The Fate of the Tearling (The Queen of the Tearling #3)

“How long have you been in here?”

The scraping continued, and Kelsea sighed. Some of these people had undoubtedly been imprisoned for years, long past the time when they would have retained any interest in the world outside their cells. But she could not shake her own sense of urgency. The Tearling was safe, she told herself, safe for the three years she had purchased, so what did it matter if she rotted in here? Vague thoughts of William Tear flitted through her head, images of his utopia, his Town, already beginning to rot from the inside. But that would happen whether Kelsea was locked up or not. The past in her head could be seen, but it could not be changed.

Why not?

Kelsea jumped, but before she could continue the thought, her ears caught a faraway sound: boot heels, more than one set, coming down the hallway on her right. As they came closer, the scratching sound against the wall ceased. The heels descended two small sets of steps—staircases, as yet unseen, at the far end of the corridor. Somehow, Kelsea knew they were coming for her, and she scrambled to her feet, so that when the torchlight came around the corner it found her standing proud and straight inside her cell.

There were two of them. One was Kelsea’s jailor, his eyes as mindlessly jolly as before, holding a torch, and the other was a woman, well dressed in blue velvet. She was very tall of frame, with sharp eyes and the extra consideration of movement that told Kelsea she’d been trained somehow, perhaps in combat. Kelsea cast back and found a nugget of information told to her by Mace, long ago: the Red Queen’s pages had to know how to handle themselves.

“She’s filthy,” the woman remarked in badly accented Mort. “Did you not wash her up?”

The jailor shook his head, and Kelsea was pleased to see him looking slightly embarrassed.

“When did she last eat?”

“Yesterday, I think.”

“You’re a joy to your profession, aren’t you?”

The jailor gave her a befuddled look, and that was when Kelsea knew that it was all an act. There was something wrong with her jailor, deeply and fundamentally wrong, but he wasn’t stupid.

“Give me that!” the woman snapped, grabbing the torch and holding it high, her narrowed eyes locked on Kelsea’s face. “This woman has been beaten.”

The jailor shrugged, staring at the ground. “She was disorderly.”

“This is a high-value prisoner. An underjailor does not lay fingers on her except to save her life. Do you understand?”

The jailor nodded sullenly, a low gleam of anger in his eyes. But the anger itself did not frighten Kelsea nearly as much as how quickly he hid it, there and then gone, tucked neatly from sight.

“Bind her hands and bring her up to the third floor,” the woman ordered.

The jailor unlocked the cell, and Kelsea tensed as the woman disappeared around the corner.

“Pretty is special,” the jailor muttered to himself. “But not special to them like she is to me. Pretty is mine.”

Kelsea’s lip curled in disgust. It seemed the safest time to correct this particular misconception, since he could hardly beat her again without incurring the wrath of the woman in blue. She spoke carefully in Mort, enunciating every word.

“I belong to no one but myself.”

“No, no, they would not have locked pretty up if she wasn’t meant for me, all my own.”

Kelsea resisted an overpowering urge to kick him in the kneecap. She had seen Mace demonstrate the maneuver, one of the most painful wounds an unarmed man could inflict: right on the dome of the knee, shattering the bones into so many fragments. Kelsea had no magic these days, only her own force to work with, but she thought she could do it, and hearing this man howl in agony suddenly seemed the loveliest idea in the world. But there would be nowhere to go afterward.

“Hands,” the man demanded, putting the torch in its holder. Kelsea held them out and allowed him to place manacles around her wrists.
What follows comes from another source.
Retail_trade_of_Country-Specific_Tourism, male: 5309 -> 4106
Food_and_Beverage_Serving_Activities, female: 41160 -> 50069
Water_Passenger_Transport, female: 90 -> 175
“Pretty does not move quickly enough.”

“Perhaps not,” Kelsea replied. “But before pretty leaves this dungeon, she is going to deal with you. Know that for a certainty.”
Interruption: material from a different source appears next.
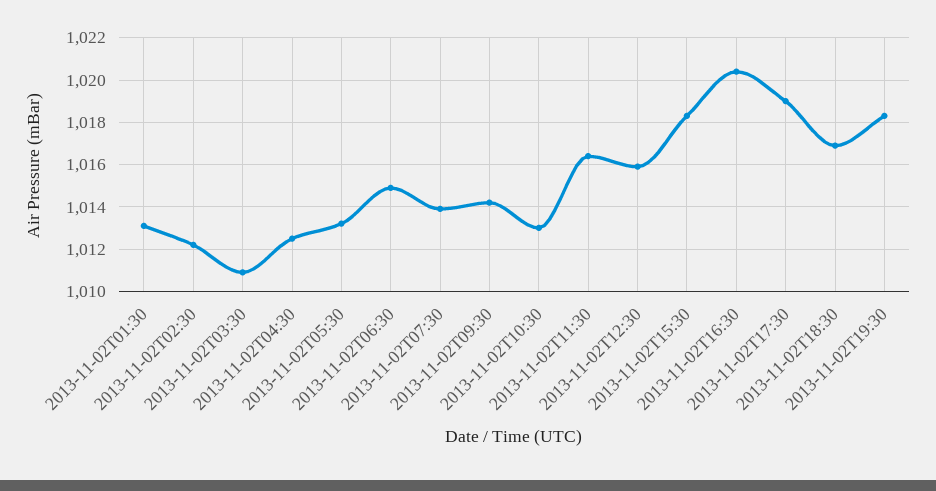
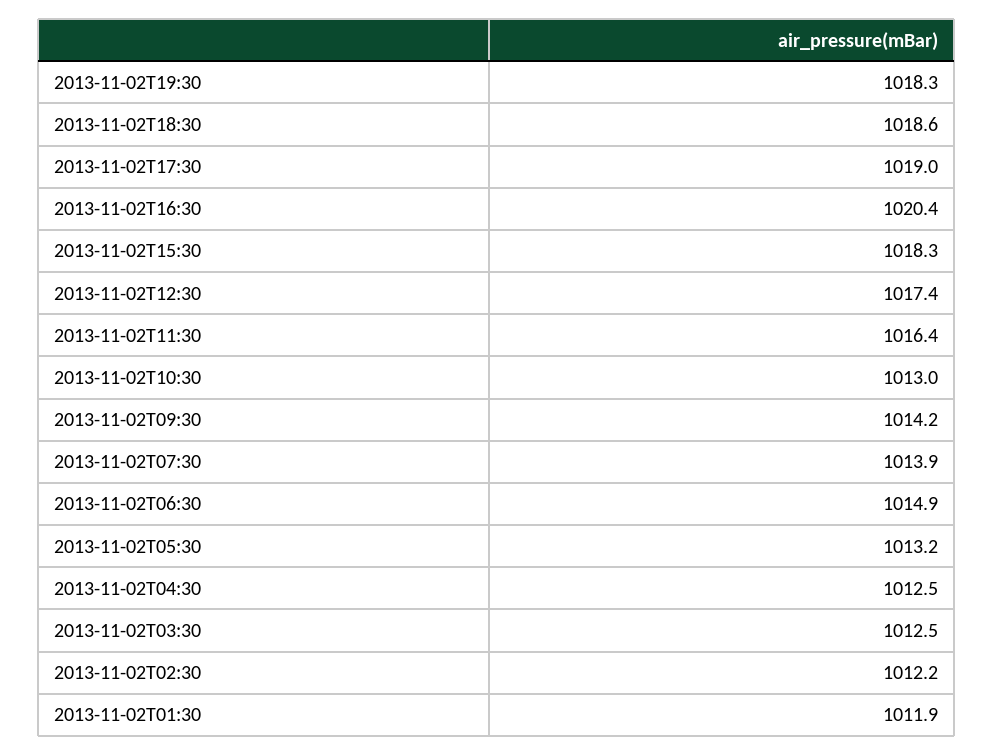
2013-11-02T01:30: 1013 -> 1011.9
2013-11-02T03:30: 1011 -> 1012.5
2013-11-02T12:30: 1016 -> 1017.4
2013-11-02T18:30: 1017 -> 1018.6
The man looked up, startled. “Nonsense. She is only a prisoner.”

“No. She is a queen.”

“Yes.” The man finished locking her manacles and ran his palm over her hair. There were certainly worse places he could have chosen to touch, but the possessiveness in the gesture made Kelsea’s skin crawl. “My very own queen.”

She rolled her eyes, sickened. “Christ, let’s go.”

“Women shouldn’t curse.”

“Get fucked.”

He blinked in surprise, but did not react, only took her arm and led her out of the dungeon. Kelsea would have given the world and all of its riches for her sapphires in that moment. Just the tiniest push with her mind, and the jailor would die screaming. She could make it last for days if she wanted to.